Noncommutative harmonic analysis
In mathematics, non-commutative harmonic analysis is the field in which results from Fourier analysis are extended to topological groups which are not commutative. Since for locally compact abelian groups have a well-understood theory, Pontryagin duality, which includes the basic structures of Fourier series and Fourier transforms, the major business of non-commutative harmonic analysis is usually taken to be the extension of the theory to all groups G that are locally compact. The case of compact groups is understood, qualitatively and after the Peter-Weyl theorem from the 1920s, as being generally analogous to that of finite groups and their character theory.
The main task is therefore the case of G which is locally compact, not compact and not commutative. The interesting examples include many Lie groups, and also algebraic groups over p-adic fields. These examples are of interest and frequently applied in mathematical physics, and contemporary number theory, particularly automorphic representations.

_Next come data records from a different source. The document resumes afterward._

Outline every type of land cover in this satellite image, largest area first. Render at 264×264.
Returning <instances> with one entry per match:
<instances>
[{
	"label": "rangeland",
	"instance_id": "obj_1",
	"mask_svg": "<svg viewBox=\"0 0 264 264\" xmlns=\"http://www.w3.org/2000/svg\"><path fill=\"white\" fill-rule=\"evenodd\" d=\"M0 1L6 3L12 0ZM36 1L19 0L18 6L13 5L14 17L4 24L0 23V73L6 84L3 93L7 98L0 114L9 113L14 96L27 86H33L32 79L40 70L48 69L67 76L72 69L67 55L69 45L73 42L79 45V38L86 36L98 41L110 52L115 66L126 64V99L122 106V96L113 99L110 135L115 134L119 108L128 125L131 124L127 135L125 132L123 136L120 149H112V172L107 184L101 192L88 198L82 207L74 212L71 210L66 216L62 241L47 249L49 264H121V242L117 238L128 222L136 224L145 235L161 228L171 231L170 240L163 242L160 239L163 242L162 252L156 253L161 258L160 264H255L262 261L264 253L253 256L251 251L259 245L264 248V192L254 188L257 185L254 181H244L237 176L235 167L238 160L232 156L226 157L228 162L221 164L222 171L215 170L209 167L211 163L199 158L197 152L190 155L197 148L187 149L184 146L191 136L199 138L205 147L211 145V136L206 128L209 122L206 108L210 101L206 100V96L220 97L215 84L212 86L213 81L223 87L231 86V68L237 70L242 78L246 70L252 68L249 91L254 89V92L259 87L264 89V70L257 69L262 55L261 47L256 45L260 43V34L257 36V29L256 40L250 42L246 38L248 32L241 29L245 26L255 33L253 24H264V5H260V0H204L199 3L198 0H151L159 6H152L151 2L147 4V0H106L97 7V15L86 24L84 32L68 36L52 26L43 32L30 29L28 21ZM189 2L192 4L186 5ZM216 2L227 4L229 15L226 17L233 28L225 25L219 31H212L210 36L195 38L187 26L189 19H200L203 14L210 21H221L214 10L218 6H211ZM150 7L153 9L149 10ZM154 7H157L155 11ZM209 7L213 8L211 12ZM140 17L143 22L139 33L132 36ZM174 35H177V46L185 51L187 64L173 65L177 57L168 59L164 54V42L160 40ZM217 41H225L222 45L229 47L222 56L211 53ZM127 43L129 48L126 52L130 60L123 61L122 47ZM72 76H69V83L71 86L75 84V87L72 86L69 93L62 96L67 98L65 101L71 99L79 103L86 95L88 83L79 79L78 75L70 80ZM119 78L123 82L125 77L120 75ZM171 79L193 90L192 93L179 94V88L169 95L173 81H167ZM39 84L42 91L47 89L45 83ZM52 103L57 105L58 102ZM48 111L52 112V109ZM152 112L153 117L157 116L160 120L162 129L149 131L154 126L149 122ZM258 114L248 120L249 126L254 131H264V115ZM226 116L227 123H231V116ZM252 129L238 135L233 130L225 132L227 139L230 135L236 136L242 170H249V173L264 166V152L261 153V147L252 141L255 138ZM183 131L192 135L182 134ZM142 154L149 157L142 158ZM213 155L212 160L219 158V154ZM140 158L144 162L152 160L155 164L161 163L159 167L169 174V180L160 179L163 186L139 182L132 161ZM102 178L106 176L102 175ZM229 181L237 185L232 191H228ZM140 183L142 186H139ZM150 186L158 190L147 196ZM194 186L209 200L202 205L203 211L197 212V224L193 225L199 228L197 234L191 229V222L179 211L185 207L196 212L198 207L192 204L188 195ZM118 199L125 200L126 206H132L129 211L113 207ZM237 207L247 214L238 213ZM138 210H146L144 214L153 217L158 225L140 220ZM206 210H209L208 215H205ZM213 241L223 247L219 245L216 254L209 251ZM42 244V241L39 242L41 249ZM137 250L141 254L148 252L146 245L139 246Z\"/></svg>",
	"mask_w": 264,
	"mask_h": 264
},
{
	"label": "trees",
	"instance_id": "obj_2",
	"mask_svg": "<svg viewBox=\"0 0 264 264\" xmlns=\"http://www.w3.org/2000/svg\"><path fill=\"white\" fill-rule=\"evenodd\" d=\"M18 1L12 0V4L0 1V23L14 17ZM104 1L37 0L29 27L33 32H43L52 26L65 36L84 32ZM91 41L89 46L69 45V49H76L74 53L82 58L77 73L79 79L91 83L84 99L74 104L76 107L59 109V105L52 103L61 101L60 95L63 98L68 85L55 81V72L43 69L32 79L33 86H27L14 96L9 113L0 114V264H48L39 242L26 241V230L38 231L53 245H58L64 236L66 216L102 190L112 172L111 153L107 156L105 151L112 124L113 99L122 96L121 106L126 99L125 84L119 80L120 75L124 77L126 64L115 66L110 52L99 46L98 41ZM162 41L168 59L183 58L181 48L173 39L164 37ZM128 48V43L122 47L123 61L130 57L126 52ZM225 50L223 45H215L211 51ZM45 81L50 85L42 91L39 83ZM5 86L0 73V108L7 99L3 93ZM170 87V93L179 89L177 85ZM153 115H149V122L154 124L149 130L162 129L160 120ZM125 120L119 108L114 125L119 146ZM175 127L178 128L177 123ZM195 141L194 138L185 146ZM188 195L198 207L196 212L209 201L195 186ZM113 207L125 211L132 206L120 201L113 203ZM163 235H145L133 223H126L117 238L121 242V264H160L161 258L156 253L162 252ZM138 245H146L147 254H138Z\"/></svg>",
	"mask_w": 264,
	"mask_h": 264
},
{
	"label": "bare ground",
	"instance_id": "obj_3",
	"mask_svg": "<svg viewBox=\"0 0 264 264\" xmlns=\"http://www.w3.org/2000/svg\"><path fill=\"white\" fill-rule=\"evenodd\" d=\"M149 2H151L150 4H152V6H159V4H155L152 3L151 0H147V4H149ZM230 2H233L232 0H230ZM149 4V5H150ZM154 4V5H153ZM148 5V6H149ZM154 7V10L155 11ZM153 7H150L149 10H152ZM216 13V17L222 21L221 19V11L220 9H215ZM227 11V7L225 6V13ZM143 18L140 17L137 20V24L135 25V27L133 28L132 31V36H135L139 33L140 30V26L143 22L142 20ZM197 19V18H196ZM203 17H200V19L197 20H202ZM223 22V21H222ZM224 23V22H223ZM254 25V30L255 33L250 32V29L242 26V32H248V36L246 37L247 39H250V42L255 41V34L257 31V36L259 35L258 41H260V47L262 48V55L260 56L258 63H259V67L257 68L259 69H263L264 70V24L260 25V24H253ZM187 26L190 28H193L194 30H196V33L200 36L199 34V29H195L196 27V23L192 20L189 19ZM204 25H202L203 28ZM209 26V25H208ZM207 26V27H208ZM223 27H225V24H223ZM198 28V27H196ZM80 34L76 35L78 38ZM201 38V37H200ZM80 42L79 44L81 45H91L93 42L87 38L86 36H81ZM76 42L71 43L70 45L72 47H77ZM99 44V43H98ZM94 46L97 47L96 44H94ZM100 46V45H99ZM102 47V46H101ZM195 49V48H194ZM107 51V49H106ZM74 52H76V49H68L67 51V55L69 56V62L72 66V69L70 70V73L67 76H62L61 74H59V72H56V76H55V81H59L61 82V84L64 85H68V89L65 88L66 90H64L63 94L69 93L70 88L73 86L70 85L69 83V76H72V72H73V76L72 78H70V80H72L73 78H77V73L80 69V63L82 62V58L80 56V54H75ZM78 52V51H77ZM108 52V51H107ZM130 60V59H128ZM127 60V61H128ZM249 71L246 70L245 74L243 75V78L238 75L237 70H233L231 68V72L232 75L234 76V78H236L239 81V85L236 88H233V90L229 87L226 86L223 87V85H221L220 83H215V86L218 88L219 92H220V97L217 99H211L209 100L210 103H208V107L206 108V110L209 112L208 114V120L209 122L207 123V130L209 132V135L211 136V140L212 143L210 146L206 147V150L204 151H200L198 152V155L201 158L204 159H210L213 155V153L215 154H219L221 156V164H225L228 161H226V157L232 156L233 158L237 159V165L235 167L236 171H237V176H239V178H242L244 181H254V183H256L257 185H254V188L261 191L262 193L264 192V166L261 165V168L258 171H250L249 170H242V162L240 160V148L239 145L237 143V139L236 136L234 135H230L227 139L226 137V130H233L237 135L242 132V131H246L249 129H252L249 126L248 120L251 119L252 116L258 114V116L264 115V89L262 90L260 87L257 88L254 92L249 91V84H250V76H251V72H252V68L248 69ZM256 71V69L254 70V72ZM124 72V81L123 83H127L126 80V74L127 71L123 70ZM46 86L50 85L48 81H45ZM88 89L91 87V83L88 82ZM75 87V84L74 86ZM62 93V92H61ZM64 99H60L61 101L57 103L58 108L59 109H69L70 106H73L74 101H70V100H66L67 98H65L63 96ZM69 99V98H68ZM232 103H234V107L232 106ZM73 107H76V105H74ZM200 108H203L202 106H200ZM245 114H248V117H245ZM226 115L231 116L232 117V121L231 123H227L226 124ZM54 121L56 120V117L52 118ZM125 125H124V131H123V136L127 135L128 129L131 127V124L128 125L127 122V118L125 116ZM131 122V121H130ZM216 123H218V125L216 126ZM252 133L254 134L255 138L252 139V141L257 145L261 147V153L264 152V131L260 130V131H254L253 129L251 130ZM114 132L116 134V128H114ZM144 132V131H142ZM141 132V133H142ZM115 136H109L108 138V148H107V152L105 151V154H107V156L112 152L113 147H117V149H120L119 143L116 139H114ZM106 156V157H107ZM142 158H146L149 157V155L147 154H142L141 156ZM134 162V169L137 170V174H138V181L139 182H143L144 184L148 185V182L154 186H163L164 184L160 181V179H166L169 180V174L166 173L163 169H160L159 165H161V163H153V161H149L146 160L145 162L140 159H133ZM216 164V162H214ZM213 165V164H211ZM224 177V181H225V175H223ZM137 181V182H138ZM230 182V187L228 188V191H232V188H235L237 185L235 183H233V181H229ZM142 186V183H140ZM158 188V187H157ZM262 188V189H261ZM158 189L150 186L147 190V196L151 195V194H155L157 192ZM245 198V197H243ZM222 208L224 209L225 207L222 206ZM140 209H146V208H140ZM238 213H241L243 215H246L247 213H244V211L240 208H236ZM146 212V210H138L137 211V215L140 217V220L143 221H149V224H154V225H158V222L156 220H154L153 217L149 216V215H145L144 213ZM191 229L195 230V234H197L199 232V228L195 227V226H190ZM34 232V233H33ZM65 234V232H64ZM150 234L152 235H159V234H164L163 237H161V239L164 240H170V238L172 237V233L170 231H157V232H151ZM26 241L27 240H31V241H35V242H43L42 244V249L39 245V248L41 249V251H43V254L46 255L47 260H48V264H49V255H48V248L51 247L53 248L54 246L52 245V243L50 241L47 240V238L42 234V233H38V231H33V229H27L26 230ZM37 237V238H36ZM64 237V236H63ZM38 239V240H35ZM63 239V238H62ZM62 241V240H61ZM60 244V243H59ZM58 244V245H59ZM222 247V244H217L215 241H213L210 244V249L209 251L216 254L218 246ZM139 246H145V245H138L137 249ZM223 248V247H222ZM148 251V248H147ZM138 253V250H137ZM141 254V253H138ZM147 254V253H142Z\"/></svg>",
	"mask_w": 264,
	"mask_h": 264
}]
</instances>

What to expect is known as the result of basic work of John von Neumann. He showed that L2(G) as a unitary representation of G is a direct integral of representations. It is parametrized therefore by the unitary dual, the set of isomorphism classes of such representations, which is given the hull-kernel topology. The analogue of the Plancherel theorem is abstractly given by identifying a measure on the unitary dual, the Plancherel measure, with respect to which the direct integral is taken. (For Pontryagin duality the Plancherel measure is some Haar measure on the dual group to G, the only issue therefore being its normalization.)
The further theory divides up the Plancherel measure into a discrete and a continuous part (see discrete series representation). For semisimple groups, and classes of solvable Lie groups, a very detailed theory is available.